- [Task directions]:
Keep each line of the material that includes "Inverter", and leave out the rest.

- [Source material]:
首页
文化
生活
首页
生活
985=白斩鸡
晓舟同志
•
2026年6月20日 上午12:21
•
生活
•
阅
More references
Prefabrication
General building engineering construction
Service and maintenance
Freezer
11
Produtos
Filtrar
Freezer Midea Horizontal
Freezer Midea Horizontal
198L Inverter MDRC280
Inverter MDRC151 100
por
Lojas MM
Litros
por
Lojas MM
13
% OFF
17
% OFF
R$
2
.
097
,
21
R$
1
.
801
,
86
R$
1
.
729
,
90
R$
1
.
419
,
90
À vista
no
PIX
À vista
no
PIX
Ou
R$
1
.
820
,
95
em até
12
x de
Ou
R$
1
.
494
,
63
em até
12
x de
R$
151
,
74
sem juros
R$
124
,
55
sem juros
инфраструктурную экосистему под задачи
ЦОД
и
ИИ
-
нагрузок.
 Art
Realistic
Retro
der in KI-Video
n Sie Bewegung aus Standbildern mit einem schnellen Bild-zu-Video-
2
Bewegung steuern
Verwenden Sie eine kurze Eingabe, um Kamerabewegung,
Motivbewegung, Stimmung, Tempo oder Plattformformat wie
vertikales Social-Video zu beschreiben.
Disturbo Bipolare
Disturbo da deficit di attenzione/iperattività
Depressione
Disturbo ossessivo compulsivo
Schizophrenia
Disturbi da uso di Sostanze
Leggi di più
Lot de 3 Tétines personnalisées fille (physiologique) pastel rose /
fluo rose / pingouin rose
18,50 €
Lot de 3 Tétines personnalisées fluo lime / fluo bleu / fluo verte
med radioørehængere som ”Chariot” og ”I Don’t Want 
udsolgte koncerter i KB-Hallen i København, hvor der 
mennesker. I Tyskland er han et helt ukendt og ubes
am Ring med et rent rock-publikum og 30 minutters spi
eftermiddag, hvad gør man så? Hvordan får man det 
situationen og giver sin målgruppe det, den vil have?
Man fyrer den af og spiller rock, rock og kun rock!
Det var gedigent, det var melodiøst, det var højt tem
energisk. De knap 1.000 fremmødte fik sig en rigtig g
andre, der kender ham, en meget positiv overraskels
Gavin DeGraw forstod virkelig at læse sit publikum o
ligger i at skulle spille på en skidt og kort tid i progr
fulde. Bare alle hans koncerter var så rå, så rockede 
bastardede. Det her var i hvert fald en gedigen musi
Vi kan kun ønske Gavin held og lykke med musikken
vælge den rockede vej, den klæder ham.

- [Result for this task]:
198L Inverter MDRC280
Inverter MDRC151 100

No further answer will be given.